Let’s put these functions to work on a dataset.

library(data.table)
library(XDA)
library(dplyr)

df = fread('kelleybluebook.csv')

A preview of the dataset:

head(df)

open

And now the fun part: Seeing what insights the data holds. Let’s use the numSummary() function to get statistical information on our numerical features

numSummary(df)

open

Column Legend (taken from XDA github):

n= total number of rows for that variable
nunique = number of unique values
nzeroes = number of zeroes
iqr = interquartile range
noutlier = number of outliers
miss = number of rows with missing value
miss% = percentage of total rows with missing values ((miss/n)*100)
5% = 5th percentile value of that variable (value below which 5 percent of the observations may be found): The percentile values are helpful in detecting outliers

The numSummary() selects all of the numerical features in our dataset and returns useful information like mean, mode, sd, number of missing observations, and percent missingness. But what’s great about this function is that it also returns the number of outliers in our features! For example, there are 226 outliers in our “price” column. This is very handy for preparing our data for predictive models or clustering. The percentile columns gives us a glimpse into how data is distributed for a feature. For example, 99% of our observations for “price” can be found below $64,900! Super handy!

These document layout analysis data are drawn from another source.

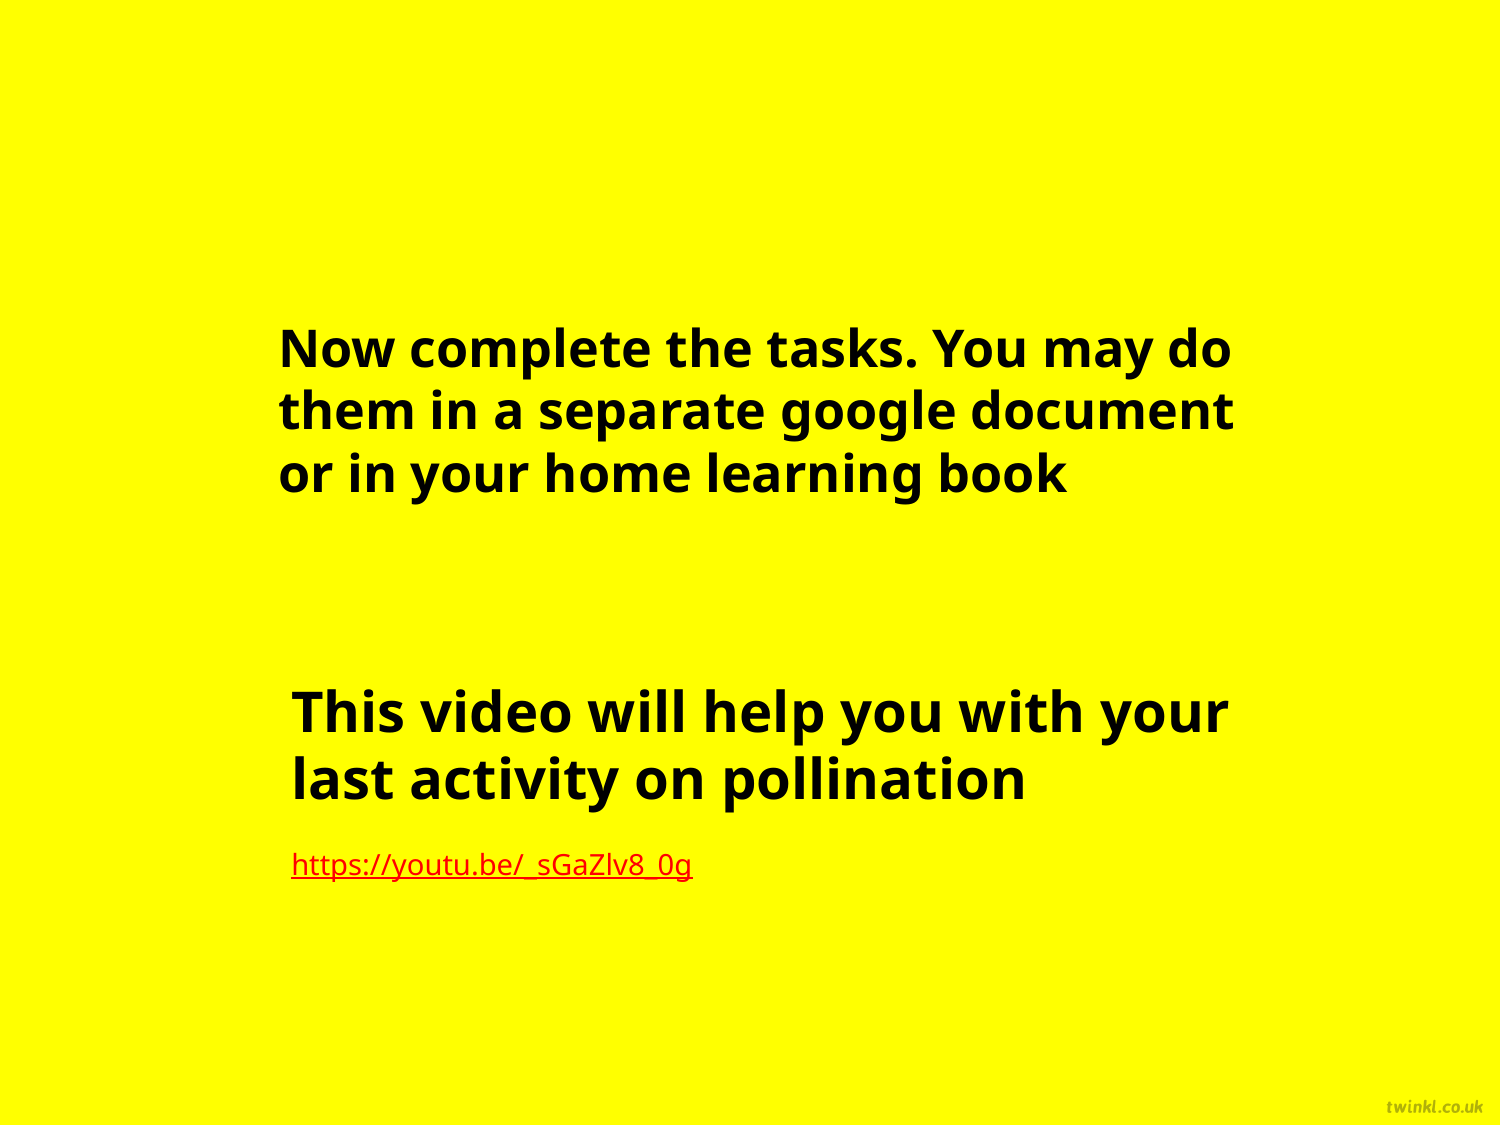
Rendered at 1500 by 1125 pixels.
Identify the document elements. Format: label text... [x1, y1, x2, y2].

picture [1386, 1099, 1483, 1113]
text_box Now complete the tasks. You may do them in a separate google document or in your home learning book [263, 300, 1260, 440]
text_box This video will help you with your last activity on pollination https://youtu.be/_sGaZlv8_0g [276, 660, 1260, 913]
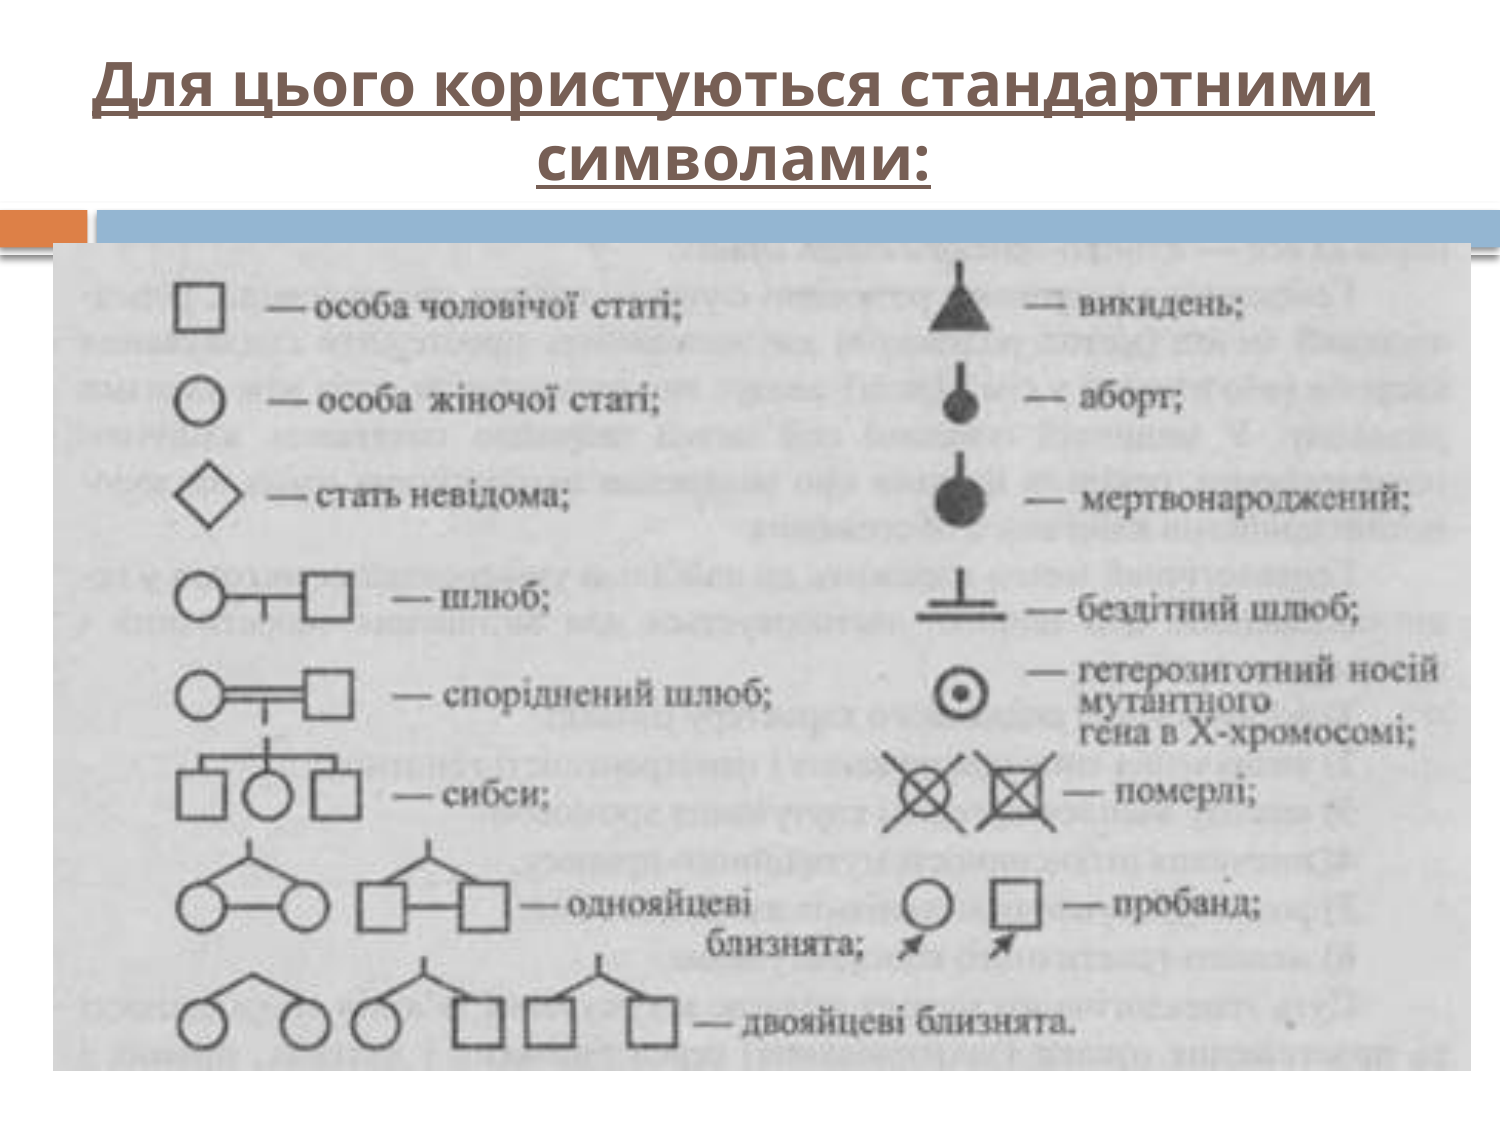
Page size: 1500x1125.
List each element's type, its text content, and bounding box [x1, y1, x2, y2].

picture [52, 243, 1471, 1071]
title Для цього користуються стандартними символами: [29, 37, 1438, 200]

The less useful charSummary() function can provide us some insight into features of type character.

xda::charSummary(df)

open

This function returns missingness information, the count for the top 5 levels of that feature, and the total number of unique “categories” for each categorical feature. The latter can be useful when deciding whether to convert a character-type feature to factor-type. For example, “doors”, “body”, and “condition” would be good features to factorize.

Here we see that the Honda Civic LX Sedan is the most frequent make and model being sold. “Charcoal”” is the most frequent car color, “6-Speed Shiftable Automatic” is the most frequent transmission and so on.

Not as useful as numSummary() but still handy!

I hope you enjoyed this brief look at XDA. Consider trying it out for yourself!